* _Data supplied_:
- Opening Delimiter -

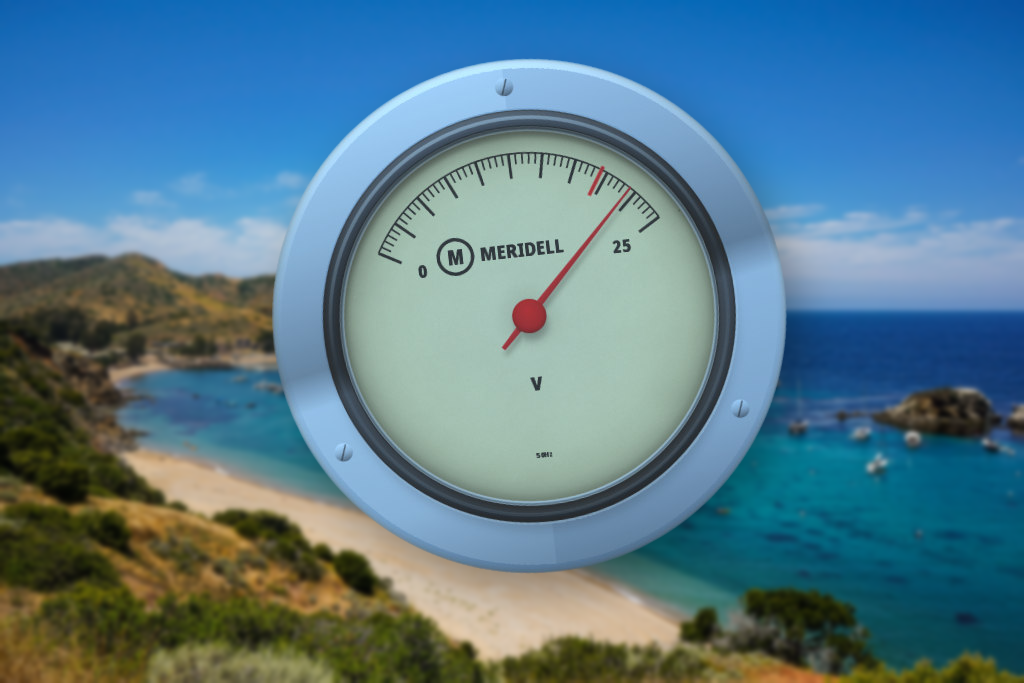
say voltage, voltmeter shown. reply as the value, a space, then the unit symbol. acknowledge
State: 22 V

- Closing Delimiter -
- Opening Delimiter -

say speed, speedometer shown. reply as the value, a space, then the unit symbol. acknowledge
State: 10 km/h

- Closing Delimiter -
- Opening Delimiter -

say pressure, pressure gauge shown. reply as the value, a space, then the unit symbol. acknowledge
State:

- Closing Delimiter -

* _What you are asked to do_: Output the data from the line containing "say voltage, voltmeter" through the line containing "State: 22 V", with both of those lines included, reproducing each line exactly.

* _Final answer_:
say voltage, voltmeter shown. reply as the value, a space, then the unit symbol. acknowledge
State: 22 V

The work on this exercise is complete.